Godsdienstpsycholoog Hans Alma haakt in haar beschrijving van de religieuze en esthetische ervaring vanuit humanistisch oogpunt aan bij de ‘kernervaring’ van Van der Lans (Alma 2008). Zij benadrukt nog sterker dan Van der Lans de overeenkomsten tussen beide ervaringen. Zij beschouwt, net als Van der Lans, zowel de religieuze als de esthetische ervaring als kernervaringen die nauw aan elkaar verwant zijn. De ervaringen zijn in eerste plaats verschillend van intensiteit. Zij verwijst in dit verband naar de uitkomsten van recent neuropsychologisch onderzoek en citeert de neuropsycholoog D’Aquili die stelt dat ‘as one moves up the unitary continuum with progressively greater experience of unity over diversity, one moves out of the realm of aesthetics and into a realm that would more properly be characterized as religious experience’ (D’Aquili en Newberg 2002). Beide ervaringen, zowel de religieuze als de esthetische, beschrijft D’Aquili als een eenheidservaring; een ervaring waarbij de scheiding tussen het zelf en het niet-zelf (de wereld, de kosmos) wordt opgeheven. Ook Alma beschrijft net als D’Aquili de religieuze en de esthetische ervaring in haar artikel vooral als een eenheidservaring.

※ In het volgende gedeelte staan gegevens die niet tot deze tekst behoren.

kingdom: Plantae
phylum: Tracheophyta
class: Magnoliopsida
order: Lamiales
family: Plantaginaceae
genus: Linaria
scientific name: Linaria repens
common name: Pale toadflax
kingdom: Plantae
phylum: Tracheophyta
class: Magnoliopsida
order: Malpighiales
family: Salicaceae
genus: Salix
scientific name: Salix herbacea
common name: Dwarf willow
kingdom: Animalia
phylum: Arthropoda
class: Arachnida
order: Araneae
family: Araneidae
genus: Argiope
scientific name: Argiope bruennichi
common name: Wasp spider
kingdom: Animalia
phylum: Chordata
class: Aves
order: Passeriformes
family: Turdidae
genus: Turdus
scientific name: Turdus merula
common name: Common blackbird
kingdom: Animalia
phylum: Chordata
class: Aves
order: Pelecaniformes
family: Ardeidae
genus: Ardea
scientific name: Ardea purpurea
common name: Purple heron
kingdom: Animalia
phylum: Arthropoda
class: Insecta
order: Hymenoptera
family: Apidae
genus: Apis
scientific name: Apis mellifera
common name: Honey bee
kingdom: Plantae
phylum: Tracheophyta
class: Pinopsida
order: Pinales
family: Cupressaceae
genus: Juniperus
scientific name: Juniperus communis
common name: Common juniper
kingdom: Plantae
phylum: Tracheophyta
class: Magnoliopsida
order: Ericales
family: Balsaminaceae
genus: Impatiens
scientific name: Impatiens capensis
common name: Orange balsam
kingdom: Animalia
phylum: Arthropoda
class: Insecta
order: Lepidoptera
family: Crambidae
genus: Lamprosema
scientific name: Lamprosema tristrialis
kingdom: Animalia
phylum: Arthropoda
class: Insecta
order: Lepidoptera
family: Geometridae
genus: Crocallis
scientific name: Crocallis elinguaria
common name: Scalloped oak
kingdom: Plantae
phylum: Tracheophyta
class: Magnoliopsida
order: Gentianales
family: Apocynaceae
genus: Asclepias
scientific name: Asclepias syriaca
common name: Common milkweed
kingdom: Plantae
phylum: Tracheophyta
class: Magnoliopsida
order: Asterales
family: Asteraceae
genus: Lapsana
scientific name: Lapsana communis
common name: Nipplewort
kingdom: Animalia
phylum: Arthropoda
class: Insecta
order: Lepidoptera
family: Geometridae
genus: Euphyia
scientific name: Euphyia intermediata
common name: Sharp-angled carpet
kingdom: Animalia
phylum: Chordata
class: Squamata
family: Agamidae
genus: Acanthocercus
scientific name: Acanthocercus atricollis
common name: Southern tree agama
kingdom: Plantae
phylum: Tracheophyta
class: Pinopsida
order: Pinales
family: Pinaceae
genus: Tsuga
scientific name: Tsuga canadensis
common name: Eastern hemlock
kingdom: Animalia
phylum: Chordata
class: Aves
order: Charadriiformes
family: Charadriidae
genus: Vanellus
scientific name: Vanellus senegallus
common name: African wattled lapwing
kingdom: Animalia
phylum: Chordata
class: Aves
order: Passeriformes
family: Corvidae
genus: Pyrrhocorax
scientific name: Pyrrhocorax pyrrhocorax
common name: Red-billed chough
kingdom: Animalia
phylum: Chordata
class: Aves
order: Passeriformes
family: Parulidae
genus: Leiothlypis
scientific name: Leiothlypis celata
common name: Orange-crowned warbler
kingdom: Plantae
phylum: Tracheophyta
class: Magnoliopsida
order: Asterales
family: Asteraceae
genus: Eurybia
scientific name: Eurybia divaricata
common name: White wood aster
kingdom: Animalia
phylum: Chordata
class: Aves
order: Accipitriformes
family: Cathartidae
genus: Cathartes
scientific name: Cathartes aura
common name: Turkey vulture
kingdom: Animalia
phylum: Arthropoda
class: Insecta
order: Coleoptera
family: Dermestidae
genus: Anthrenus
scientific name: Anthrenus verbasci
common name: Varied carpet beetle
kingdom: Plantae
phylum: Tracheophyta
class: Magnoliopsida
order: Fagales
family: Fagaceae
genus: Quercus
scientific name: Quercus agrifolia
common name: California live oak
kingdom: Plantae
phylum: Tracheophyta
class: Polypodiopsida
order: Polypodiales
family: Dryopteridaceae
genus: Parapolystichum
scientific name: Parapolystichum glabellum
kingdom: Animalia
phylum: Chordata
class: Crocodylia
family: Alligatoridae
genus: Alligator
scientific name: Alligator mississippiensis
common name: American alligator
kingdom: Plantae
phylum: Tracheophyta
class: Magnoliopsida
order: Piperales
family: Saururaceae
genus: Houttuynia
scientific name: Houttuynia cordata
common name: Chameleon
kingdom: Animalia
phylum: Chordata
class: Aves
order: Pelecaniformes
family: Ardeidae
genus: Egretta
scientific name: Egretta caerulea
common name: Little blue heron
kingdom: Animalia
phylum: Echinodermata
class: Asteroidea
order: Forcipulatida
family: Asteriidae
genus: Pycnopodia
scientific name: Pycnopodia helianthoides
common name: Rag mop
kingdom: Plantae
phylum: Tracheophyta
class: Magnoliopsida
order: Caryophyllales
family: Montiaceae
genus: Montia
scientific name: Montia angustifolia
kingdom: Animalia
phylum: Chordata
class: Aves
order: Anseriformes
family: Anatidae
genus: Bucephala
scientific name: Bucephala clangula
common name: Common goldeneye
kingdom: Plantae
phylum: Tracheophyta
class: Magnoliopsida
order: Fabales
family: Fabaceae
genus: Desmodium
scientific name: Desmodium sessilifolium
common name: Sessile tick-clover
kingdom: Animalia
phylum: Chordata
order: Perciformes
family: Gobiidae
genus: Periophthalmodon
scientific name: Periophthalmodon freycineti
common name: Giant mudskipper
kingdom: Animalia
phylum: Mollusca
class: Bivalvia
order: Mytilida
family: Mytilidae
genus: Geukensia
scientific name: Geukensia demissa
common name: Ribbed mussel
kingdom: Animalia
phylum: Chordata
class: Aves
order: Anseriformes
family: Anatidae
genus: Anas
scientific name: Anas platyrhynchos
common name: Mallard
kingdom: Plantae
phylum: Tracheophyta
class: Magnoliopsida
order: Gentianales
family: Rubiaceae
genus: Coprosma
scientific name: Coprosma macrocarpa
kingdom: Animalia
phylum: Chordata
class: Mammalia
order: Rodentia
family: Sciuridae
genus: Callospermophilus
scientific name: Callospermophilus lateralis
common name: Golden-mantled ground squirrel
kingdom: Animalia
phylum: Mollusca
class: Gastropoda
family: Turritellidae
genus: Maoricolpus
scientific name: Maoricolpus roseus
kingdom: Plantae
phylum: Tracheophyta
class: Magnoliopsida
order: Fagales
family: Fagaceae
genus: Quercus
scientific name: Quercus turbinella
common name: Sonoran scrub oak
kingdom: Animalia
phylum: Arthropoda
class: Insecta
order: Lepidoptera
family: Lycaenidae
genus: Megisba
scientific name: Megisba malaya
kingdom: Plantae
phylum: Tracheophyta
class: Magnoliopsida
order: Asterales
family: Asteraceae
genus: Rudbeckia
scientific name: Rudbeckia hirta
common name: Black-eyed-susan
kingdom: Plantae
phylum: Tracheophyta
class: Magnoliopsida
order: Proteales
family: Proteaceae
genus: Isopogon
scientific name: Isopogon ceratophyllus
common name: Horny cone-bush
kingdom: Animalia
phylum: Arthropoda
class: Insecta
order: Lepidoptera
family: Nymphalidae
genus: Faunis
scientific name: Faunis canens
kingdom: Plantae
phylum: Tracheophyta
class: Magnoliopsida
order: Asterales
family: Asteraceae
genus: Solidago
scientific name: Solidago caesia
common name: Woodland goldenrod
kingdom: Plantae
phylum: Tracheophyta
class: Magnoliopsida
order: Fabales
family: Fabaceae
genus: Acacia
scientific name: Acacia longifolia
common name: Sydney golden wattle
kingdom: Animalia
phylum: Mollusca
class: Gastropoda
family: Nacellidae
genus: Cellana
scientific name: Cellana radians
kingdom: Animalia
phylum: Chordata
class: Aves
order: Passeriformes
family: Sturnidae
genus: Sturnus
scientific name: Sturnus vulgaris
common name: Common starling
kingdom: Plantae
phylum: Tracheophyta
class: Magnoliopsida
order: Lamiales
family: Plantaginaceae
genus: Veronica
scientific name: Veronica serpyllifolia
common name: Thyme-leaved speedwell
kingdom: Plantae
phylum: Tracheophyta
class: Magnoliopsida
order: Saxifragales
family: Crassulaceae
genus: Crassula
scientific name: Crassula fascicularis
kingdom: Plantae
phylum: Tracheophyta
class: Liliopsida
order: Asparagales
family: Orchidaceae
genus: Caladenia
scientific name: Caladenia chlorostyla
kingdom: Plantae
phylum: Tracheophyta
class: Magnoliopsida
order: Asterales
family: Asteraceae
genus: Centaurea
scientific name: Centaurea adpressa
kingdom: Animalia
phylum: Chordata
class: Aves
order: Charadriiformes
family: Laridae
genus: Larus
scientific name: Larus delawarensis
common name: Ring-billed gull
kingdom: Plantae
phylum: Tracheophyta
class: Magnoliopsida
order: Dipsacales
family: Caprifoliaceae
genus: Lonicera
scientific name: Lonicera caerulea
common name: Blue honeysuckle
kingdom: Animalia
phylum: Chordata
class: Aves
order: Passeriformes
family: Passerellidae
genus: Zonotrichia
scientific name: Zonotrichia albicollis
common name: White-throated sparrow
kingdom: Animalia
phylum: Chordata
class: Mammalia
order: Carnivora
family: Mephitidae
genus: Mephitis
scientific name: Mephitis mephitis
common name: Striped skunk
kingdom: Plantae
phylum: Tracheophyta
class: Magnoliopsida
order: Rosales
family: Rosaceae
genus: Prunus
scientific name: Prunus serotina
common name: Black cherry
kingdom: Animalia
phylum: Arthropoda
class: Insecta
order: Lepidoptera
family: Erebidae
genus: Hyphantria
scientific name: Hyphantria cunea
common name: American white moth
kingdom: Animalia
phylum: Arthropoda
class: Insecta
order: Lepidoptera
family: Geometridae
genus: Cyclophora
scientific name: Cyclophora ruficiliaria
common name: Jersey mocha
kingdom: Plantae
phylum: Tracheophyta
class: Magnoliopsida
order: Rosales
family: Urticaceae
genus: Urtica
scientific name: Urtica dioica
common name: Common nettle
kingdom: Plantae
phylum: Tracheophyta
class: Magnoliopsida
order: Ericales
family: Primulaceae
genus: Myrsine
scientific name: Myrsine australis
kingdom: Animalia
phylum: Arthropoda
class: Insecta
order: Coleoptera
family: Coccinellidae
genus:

Maar zij ziet in navolging van de filosoof Dewey, naast het verschil in intensiteit tussen beide ervaringen ook

een kwalitatief verschil. Zowel de esthetische als de religieuze ervaring zijn kernervaringen. Maar een kernervaring wordt volgens Alma een religieuze ervaring wanneer het een transformerende kracht weet op te roepen en een mentale activiteit bij een persoon in gang zet die hem/haar in staat stelt om de realiteit te veranderen. ‘When a core experience has this transformative power and brings about an integration and affirmation of self, it becomes a religious experience’ (Alma 2008: 36). Dit onderscheid ontleent zij aan de filosoof Dewey. Dewey laat in zijn theorie verdere theologische duiding (de ervaring als een teken van goddelijke aanwezigheid) achterwege. Hij kijkt vooral naar het effect dat deze ervaring op mensen heeft. Deze zienswijze maakt de religieuze evaring ‘meetbaar’ en biedt mogelijkheden om het begrip te implementeren in mijn empirische onderzoeksopzet (zie ook hoofdstuk 3)76. Het religieuze wordt zo vooral een psychologische kwaliteit van een ervaring: ‘A strong commitment to certain values and ideas’ (Alma 2008: 35).

De esthetische ‘eenheidservaring’ gaat over in een religieuze eenheids-ervaring wanneer deze de dagelijkse realiteit, in de ogen van het subject, verandert. De religieuze ervaringen kunnen deze transformerende kracht krijgen, zo stellen Alma en Dewey, door middel van ‘verbeelding’. Verbeel-ding is voor Alma, verwijzend naar Dewey, een poging ‘to see the ideal in the actual’ (Alma 2008: 31). Het is het ontdekken van nieuwe mogelijkheden door beelden en betekenissen in gedachten te reorganiseren en te her-schikken.

Of, om deze theorie toe te passen op mijn onderzoekssituatie: wanneer de performance-rituelen in de viering een religieuze ervaring bij de kerkgangers weten op te roepen, dan brengen zij allereerst de verbeelding van de deel-nemers in beweging. Wanneer deze ervaring een bepaalde intensiteit krijgt en leidt tot een transformatie van de dagelijkse realiteit, dan is er sprake van een religieuze ervaring. Zo’n transformatie hoeft geen grote gebeurtenis te zijn. Zoals ik in paragraaf 2.3.1 al schreef verwacht ik dat de viering met performance-rituelen vooral ‘milde’ religieuze ervaringen zal veroorzaken. Het gaat hier niet om extreme bekeringsverhalen, maar eerder om kleine wijzigingen en veranderingen in het dagelijkse leven77.